I know people say it is important to be confident and place your best foot forward, however, I feel as if I should not be assertive in who I am. I have experienced things in my life that made me come to the conclusion that I am a wallflower. I do not know what else to do about this.
In in middle school and high school, I was picked on by girls in my grade and did not fit in. While I was heavier, that does not mean I should be an automatic target to be ostracized. My physical appearance somewhat improved in high school when I learned to use a flat iron and had my braces removed.

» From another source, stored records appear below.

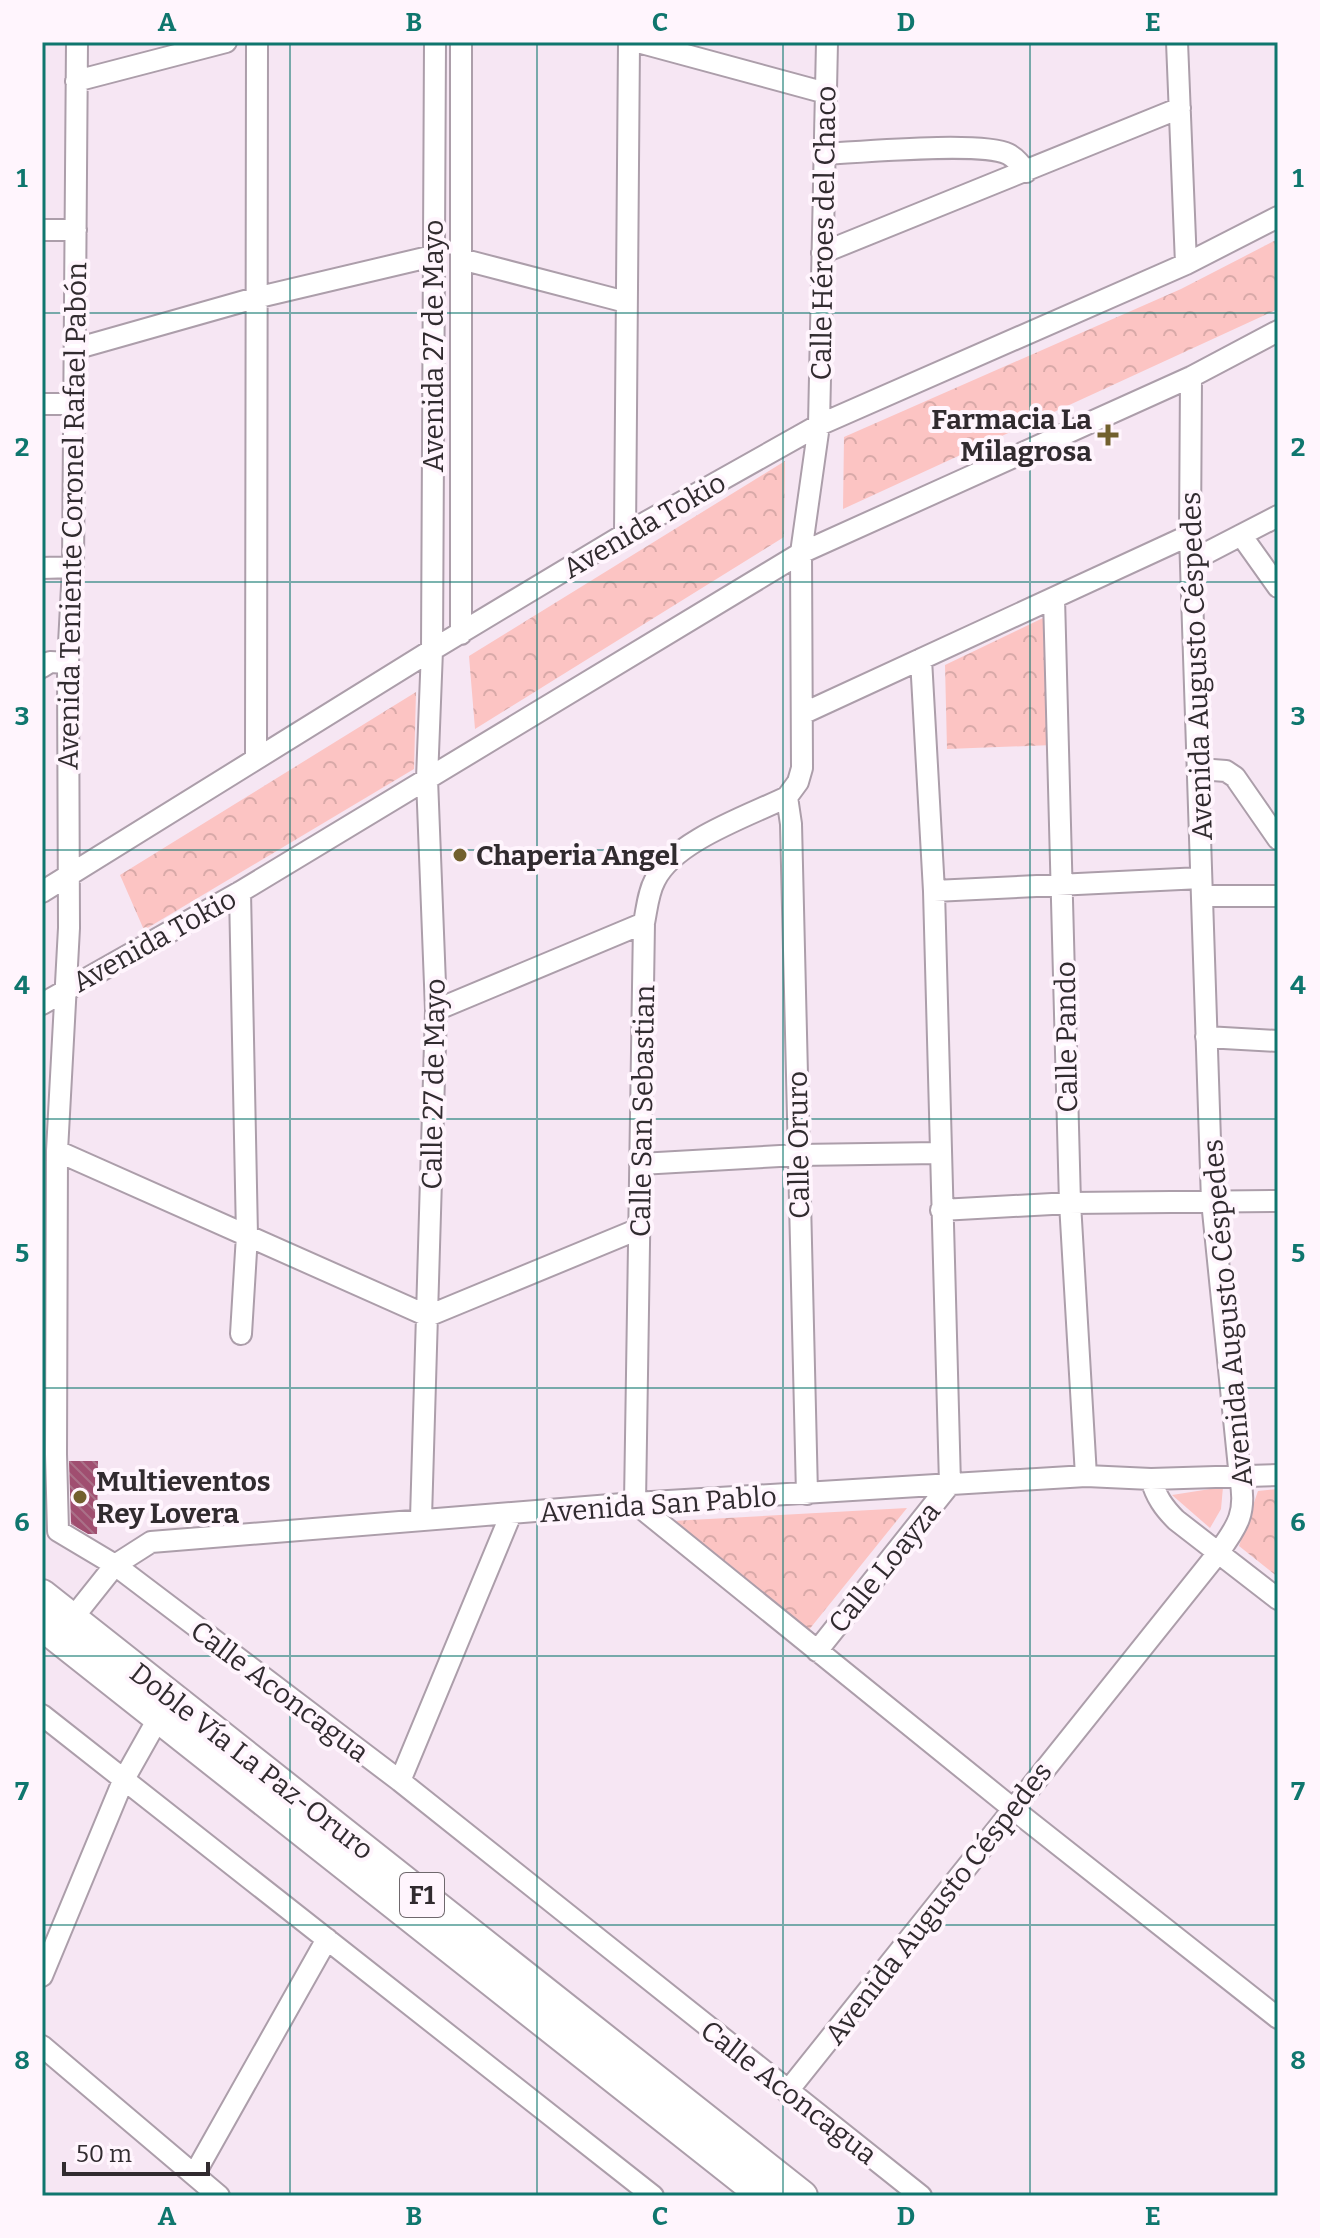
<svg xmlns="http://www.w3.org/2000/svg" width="1320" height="2238" font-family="Bitter,serif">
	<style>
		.grass { fill: #fcc4c3 }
		.park { fill: url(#park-crowns) }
		.building { fill: url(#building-back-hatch) }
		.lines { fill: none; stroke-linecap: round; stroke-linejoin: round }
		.minor-casing { stroke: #ac9eaa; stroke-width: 24 }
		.highway-casing { stroke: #ac9eaa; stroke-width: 34 }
		.minor { stroke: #fff; stroke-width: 20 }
		.highway { stroke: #fff; stroke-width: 30 }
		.grid { fill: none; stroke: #0f766e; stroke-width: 2; stroke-opacity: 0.55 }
		.poi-dot { fill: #72602e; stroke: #fff5fd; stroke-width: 3 }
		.labels { text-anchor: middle; stroke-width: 8; stroke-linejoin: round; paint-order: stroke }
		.shield { fill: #fff5fd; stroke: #6f686d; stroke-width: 2 }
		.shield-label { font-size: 26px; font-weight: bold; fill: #312b2f }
		.street-label { font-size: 28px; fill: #312b2f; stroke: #fff5fd }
		.poi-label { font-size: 28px; font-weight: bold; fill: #312b2f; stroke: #fff5fd; text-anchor: start }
		.neatline { fill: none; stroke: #0f766e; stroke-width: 3 }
		.grid-label { font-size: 26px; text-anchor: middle; font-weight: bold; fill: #0f766e }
	</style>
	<defs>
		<pattern id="park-crowns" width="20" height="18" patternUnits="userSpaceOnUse" patternTransform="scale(2)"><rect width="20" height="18" fill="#fcc4c3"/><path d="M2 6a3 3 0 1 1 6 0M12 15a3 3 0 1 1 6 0" fill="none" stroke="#d8a9a8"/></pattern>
		<pattern id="building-back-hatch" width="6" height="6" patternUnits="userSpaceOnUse" patternTransform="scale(2)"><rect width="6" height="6" fill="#a04e70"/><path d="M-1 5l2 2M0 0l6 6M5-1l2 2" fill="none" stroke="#aa7088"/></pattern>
	</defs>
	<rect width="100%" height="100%" fill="#f6e6f3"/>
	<path class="grass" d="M1223 1487 1221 1509 1210 1528 1172 1495Z"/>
	<path class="park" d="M1278 239V309L843 509 844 437 1181 289Z
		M785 461 784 537 475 729 469 656Z
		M1045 617 1053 745 947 749 945 665Z
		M416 692 414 769 144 930 120 875Z
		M1278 1489V1577L1239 1546 1258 1491Z
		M907 1508 808 1631 672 1521Z"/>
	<path class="building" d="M69 1461H98L97 1534H88L71 1524Z"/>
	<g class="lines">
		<defs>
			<path id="minor" d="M77 42 73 567 68 663 69 928 57 1151 56 1454 58 1531 115 1565 400 1781 921 2196
				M638 42 826 93
				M827 42 819 425 801 553 802 768 798 782 787 797C748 816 674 841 655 880 648 893 647 908 644 923L635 1503 1012 1808 1278 2018
				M1177 42 1186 264
				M76 81 226 42
				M825 154C861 152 982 141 1008 154 1016 158 1021 165 1026 172
				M42 230H76
				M822 253 1180 108
				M461 259 626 302
				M75 349 255 298 433 256
				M42 404H74
				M625 534 629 42
				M1241 535 1278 587
				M1191 561 1278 516
				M42 568 73 567
				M1054 598 1070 1203 1086 1476
				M461 634V42
				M42 667 50 662 68 663
				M802 714 1190 535
				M256 759 257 42
				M1199 769 1226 771 1235 777 1278 839
				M787 797 791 824 807 1494
				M934 891 1201 878
				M42 892 432 650 625 534 819 425 1186 264 1278 217
				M240 892 247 1235 241 1334
				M1202 896H1278
				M42 1004 240 892 801 553 1191 377 1278 331
				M436 1010 644 923
				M1206 1037 1278 1041
				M57 1151 428 1316 641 1228
				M640 1164 798 1155 939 1153
				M941 1210 1070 1203 1278 1201
				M1151 1479C1156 1497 1164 1508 1176 1520L1278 1599
				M421 1518 436 1010 427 779 432 650 435 42
				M72 1619 115 1565 151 1542 635 1503 1086 1476 1151 1479 1278 1475
				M817 1651 950 1484 934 891 921 659
				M42 1715 653 2196
				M400 1781 511 1514
				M42 1976 123 1781 159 1717
				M42 2046 219 2196
				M787 2092 1218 1553C1238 1526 1247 1512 1240 1478L1212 1201 1190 535 1191 377
				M194 2175 327 1939"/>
			<path id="highway" d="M42 1595 802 2196
				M42 1625 764 2196"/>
		</defs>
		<use href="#minor" class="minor-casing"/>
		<use href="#highway" class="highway-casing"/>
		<use href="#minor" class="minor"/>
		<use href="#highway" class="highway"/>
	</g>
	<path class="grid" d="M290 42V2196M537 42V2196M783 42V2196M1030 42V2196M42 313H1278M42 582H1278M42 850H1278M42 1119H1278M42 1388H1278M42 1656H1278M42 1925H1278"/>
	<g class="poi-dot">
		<path d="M1104 423h8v8h8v8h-8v8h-8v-8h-8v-8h8z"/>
		<circle cx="460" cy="855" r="8"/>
		<circle cx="80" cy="1497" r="8"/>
	</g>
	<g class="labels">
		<rect class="shield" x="400" y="1873" width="44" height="44" rx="6"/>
		<g class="shield-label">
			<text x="422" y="1904">F1</text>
		</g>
		<g class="street-label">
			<text transform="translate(823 233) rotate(-89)" y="10">Calle Héroes del Chaco</text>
			<text transform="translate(433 346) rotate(-90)" y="10">Avenida 27 de Mayo</text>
			<text transform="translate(72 516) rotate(-89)" y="10">Avenida Teniente Coronel Rafael Pabón</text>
			<text transform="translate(644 525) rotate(-30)" y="10">Avenida Tokio</text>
			<text transform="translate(1196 666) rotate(-92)" y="10">Avenida Augusto Céspedes</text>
			<text transform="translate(154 940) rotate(-29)" y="10">Avenida Tokio</text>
			<text transform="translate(1066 1037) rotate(-91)" y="10">Calle Pando</text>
			<text transform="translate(433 1084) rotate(-89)" y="10">Calle 27 de Mayo</text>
			<text transform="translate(642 1111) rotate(-89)" y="10">Calle San Sebastian</text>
			<text transform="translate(798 1145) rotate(-91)" y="10">Calle Oruro</text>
			<text transform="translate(1227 1313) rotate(-95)" y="10">Avenida Augusto Céspedes</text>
			<text transform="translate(658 1504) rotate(-4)" y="10">Avenida San Pablo</text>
			<text transform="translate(884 1567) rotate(-51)" y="10">Calle Loayza</text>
			<text transform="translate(280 1691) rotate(37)" y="10">Calle Aconcagua</text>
			<text transform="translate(252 1761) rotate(38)" y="10">Doble Vía La Paz-Oruro</text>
			<text transform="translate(938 1903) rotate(-52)" y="10">Avenida Augusto Céspedes</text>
			<text transform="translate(789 2092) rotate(38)" y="10">Calle Aconcagua</text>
		</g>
		<g class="poi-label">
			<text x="1092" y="429" text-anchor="end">Farmacia La<tspan x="1092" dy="32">Milagrosa</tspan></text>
			<text x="476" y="865">Chaperia Angel</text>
			<text x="96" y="1491">Multieventos<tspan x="96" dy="32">Rey Lovera</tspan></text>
		</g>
	</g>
	<rect width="1320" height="2238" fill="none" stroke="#fff5fd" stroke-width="88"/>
	<path d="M64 2162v12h144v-12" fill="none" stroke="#312b2f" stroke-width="4"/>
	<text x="76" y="2162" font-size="24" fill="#312b2f" stroke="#fff5fd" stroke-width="6" paint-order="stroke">50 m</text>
	<rect x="44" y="44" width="1232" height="2150" class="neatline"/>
	<g class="grid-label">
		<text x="167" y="31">A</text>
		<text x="414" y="31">B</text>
		<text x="660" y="31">C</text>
		<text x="906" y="31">D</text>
		<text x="1153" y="31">E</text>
		<text x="22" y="187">1</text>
		<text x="1298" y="187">1</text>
		<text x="22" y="456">2</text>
		<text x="1298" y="456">2</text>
		<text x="22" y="725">3</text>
		<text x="1298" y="725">3</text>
		<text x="22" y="994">4</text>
		<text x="1298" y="994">4</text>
		<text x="22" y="1262">5</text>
		<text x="1298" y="1262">5</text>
		<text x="22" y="1531">6</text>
		<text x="1298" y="1531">6</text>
		<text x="22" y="1800">7</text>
		<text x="1298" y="1800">7</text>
		<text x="22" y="2069">8</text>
		<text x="1298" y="2069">8</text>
		<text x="167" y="2225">A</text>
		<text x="414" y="2225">B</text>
		<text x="660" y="2225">C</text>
		<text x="906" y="2225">D</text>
		<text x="1153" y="2225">E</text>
	</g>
</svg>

Guys never noticed me and as a woman in her twenties, I am still unnoticeable. I have lost close to 100 lbs, treat everyone with respect (unless they give me a reason to act differently). My skin has cleared up. And to this day, women are bitchy with me.
What is the issue here? I don’t have any guys interested in me to my knowledge and the only attention I’ve gotten was from an online dating app, where I met a lot of worrisome individuals.
Women I know seem to have a lot of suitors, while I only seem to attract men that I would not even consider a first date with.
Im no supermodel, yet people tell me that I am pretty. Are they lying?
Men, what are you looking for a in partner? Will I have better luck in my thirties? I’m not too far
away from this age range. Do I need to move?
This is why I’ve given up on dating and will stay to myself eternally.